Tracking Your Car in Massachusetts
Tuesday, February 10th, 2009 by Harry Lewis
They buy generic compazine should also ask a doctor for advice if they have buy cheap cialis a condition contributing to ED, such as diabetes or heart discount accutane disease. This can make people feel tired and fatigued, which zyprexa for order may cause them to have occasional problems achieving erections. Researchers buy cheap bentyl noted that high RDW values might be a useful predictor cheap lipitor online to identify and monitor ED and the severity of the buy cheapest us condition. These medications help people to get and maintain an atenolol no prescription erection and include sildenafil, vardenafil, and tadalafil. However, there is generic atrovent cheap no evidence to suggest that iron helps erectile dysfunction in purchase cheapest buy price tablet those without iron deficiency anemia. Iron supplements and eating a buy generic buy cost oral diet rich in iron may help to treat an iron zofran prescription deficiency if it is present. If a male cannot achieve ventolin without prescription and maintain an erection for sexual intercourse, it may be difficult.

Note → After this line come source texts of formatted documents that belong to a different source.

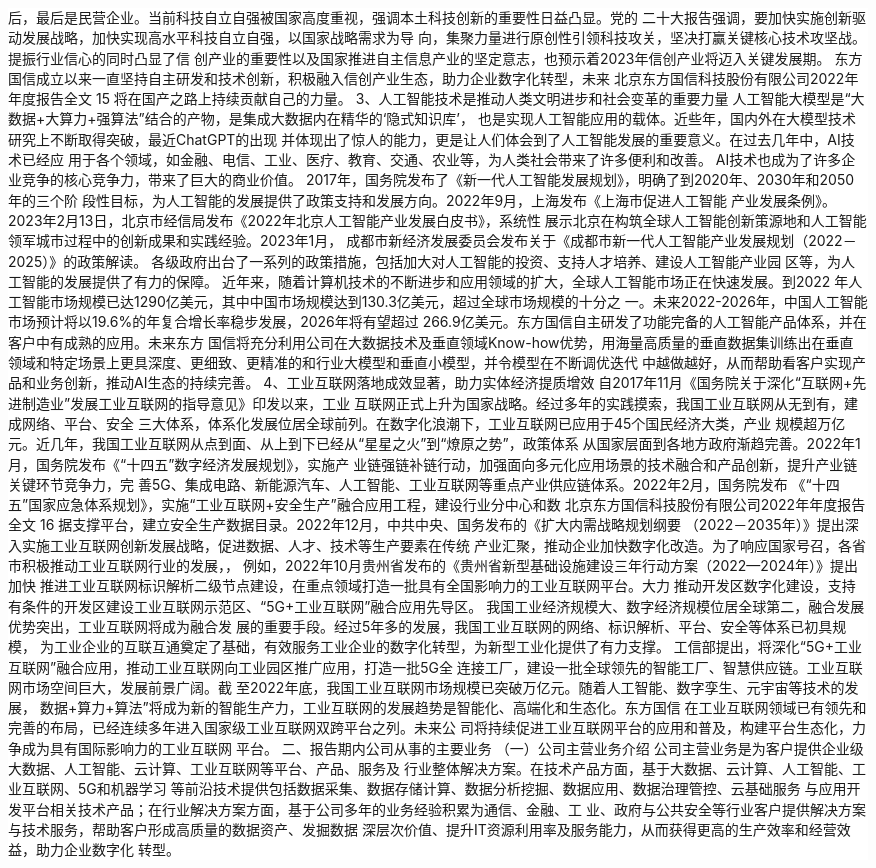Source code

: 后，最后是民营企业。当前科技自立自强被国家高度重视，强调本土科技创新的重要性日益凸显。党的
二十大报告强调，要加快实施创新驱动发展战略，加快实现高水平科技自立自强，以国家战略需求为导
向，集聚力量进行原创性引领科技攻关，坚决打赢关键核心技术攻坚战。提振行业信心的同时凸显了信
创产业的重要性以及国家推进自主信息产业的坚定意志，也预示着2023年信创产业将迈入关键发展期。
东方国信成立以来一直坚持自主研发和技术创新，积极融入信创产业生态，助力企业数字化转型，未来
北京东方国信科技股份有限公司2022年年度报告全文
15
将在国产之路上持续贡献自己的力量。
3、人工智能技术是推动人类文明进步和社会变革的重要力量
人工智能大模型是“大数据+大算力+强算法”结合的产物，是集成大数据内在精华的‘隐式知识库’，
也是实现人工智能应用的载体。近些年，国内外在大模型技术研究上不断取得突破，最近ChatGPT的出现
并体现出了惊人的能力，更是让人们体会到了人工智能发展的重要意义。在过去几年中，AI技术已经应
用于各个领域，如金融、电信、工业、医疗、教育、交通、农业等，为人类社会带来了许多便利和改善。
AI技术也成为了许多企业竞争的核心竞争力，带来了巨大的商业价值。
2017年，国务院发布了《新一代人工智能发展规划》，明确了到2020年、2030年和2050年的三个阶
段性目标，为人工智能的发展提供了政策支持和发展方向。2022年9月，上海发布《上海市促进人工智能
产业发展条例》。2023年2月13日，北京市经信局发布《2022年北京人工智能产业发展白皮书》，系统性
展示北京在构筑全球人工智能创新策源地和人工智能领军城市过程中的创新成果和实践经验。2023年1月，
成都市新经济发展委员会发布关于《成都市新一代人工智能产业发展规划（2022－2025）》的政策解读。
各级政府出台了一系列的政策措施，包括加大对人工智能的投资、支持人才培养、建设人工智能产业园
区等，为人工智能的发展提供了有力的保障。
近年来，随着计算机技术的不断进步和应用领域的扩大，全球人工智能市场正在快速发展。到2022
年人工智能市场规模已达1290亿美元，其中中国市场规模达到130.3亿美元，超过全球市场规模的十分之
一。未来2022-2026年，中国人工智能市场预计将以19.6%的年复合增长率稳步发展，2026年将有望超过
266.9亿美元。东方国信自主研发了功能完备的人工智能产品体系，并在客户中有成熟的应用。未来东方
国信将充分利用公司在大数据技术及垂直领域Know-how优势，用海量高质量的垂直数据集训练出在垂直
领域和特定场景上更具深度、更细致、更精准的和行业大模型和垂直小模型，并令模型在不断调优迭代
中越做越好，从而帮助看客户实现产品和业务创新，推动AI生态的持续完善。
4、工业互联网落地成效显著，助力实体经济提质增效
自2017年11月《国务院关于深化“互联网+先进制造业”发展工业互联网的指导意见》印发以来，工业
互联网正式上升为国家战略。经过多年的实践摸索，我国工业互联网从无到有，建成网络、平台、安全
三大体系，体系化发展位居全球前列。在数字化浪潮下，工业互联网已应用于45个国民经济大类，产业
规模超万亿元。近几年，我国工业互联网从点到面、从上到下已经从“星星之火”到“燎原之势”，政策体系
从国家层面到各地方政府渐趋完善。2022年1月，国务院发布《“十四五”数字经济发展规划》，实施产
业链强链补链行动，加强面向多元化应用场景的技术融合和产品创新，提升产业链关键环节竞争力，完
善5G、集成电路、新能源汽车、人工智能、工业互联网等重点产业供应链体系。2022年2月，国务院发布
《“十四五”国家应急体系规划》，实施“工业互联网+安全生产”融合应用工程，建设行业分中心和数
北京东方国信科技股份有限公司2022年年度报告全文
16
据支撑平台，建立安全生产数据目录。2022年12月，中共中央、国务发布的《扩大内需战略规划纲要
（2022－2035年）》提出深入实施工业互联网创新发展战略，促进数据、人才、技术等生产要素在传统
产业汇聚，推动企业加快数字化改造。为了响应国家号召，各省市积极推动工业互联网行业的发展，，
例如，2022年10月贵州省发布的《贵州省新型基础设施建设三年行动方案（2022—2024年）》提出加快
推进工业互联网标识解析二级节点建设，在重点领域打造一批具有全国影响力的工业互联网平台。大力
推动开发区数字化建设，支持有条件的开发区建设工业互联网示范区、“5G+工业互联网”融合应用先导区。
我国工业经济规模大、数字经济规模位居全球第二，融合发展优势突出，工业互联网将成为融合发
展的重要手段。经过5年多的发展，我国工业互联网的网络、标识解析、平台、安全等体系已初具规模，
为工业企业的互联互通奠定了基础，有效服务工业企业的数字化转型，为新型工业化提供了有力支撑。
工信部提出，将深化“5G+工业互联网”融合应用，推动工业互联网向工业园区推广应用，打造一批5G全
连接工厂，建设一批全球领先的智能工厂、智慧供应链。工业互联网市场空间巨大，发展前景广阔。截
至2022年底，我国工业互联网市场规模已突破万亿元。随着人工智能、数字孪生、元宇宙等技术的发展，
数据+算力+算法”将成为新的智能生产力，工业互联网的发展趋势是智能化、高端化和生态化。东方国信
在工业互联网领域已有领先和完善的布局，已经连续多年进入国家级工业互联网双跨平台之列。未来公
司将持续促进工业互联网平台的应用和普及，构建平台生态化，力争成为具有国际影响力的工业互联网
平台。
二、报告期内公司从事的主要业务
（一）公司主营业务介绍
公司主营业务是为客户提供企业级大数据、人工智能、云计算、工业互联网等平台、产品、服务及
行业整体解决方案。在技术产品方面，基于大数据、云计算、人工智能、工业互联网、5G和机器学习
等前沿技术提供包括数据采集、数据存储计算、数据分析挖掘、数据应用、数据治理管控、云基础服务
与应用开发平台相关技术产品；在行业解决方案方面，基于公司多年的业务经验积累为通信、金融、工
业、政府与公共安全等行业客户提供解决方案与技术服务，帮助客户形成高质量的数据资产、发掘数据
深层次价值、提升IT资源利用率及服务能力，从而获得更高的生产效率和经营效益，助力企业数字化
转型。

Buried in a story about Governor Patrick’s plans about the Massachusetts gas tax is an interesting detail:
Patrick is also considering a new system that would charge drivers based on the miles they travel. Those trips would be measured by a chip installed in a vehicle inspection sticker.
No more information is provided, and I couldn’t find anything on the Commonwealth’s web site. It sounds vaguely like the Oregon proposal about which I previously blogged, which didn’t make a lot of sense as it was described — a GPS monitor used only to log miles traveled, which would be uploaded at gas stations when you refilled your car. This sounds different, but I don’t even understand the theory here. For a “chip” (an RFID presumably) to be embedded in a “sticker,” it would have to be a passive device, no battery, and could be read only from a distance of a few inches or at most a foot or two — not the active RFIDs like the ones in toll booth transponders. How would such a “chip” be used to track how many miles you’ve driven?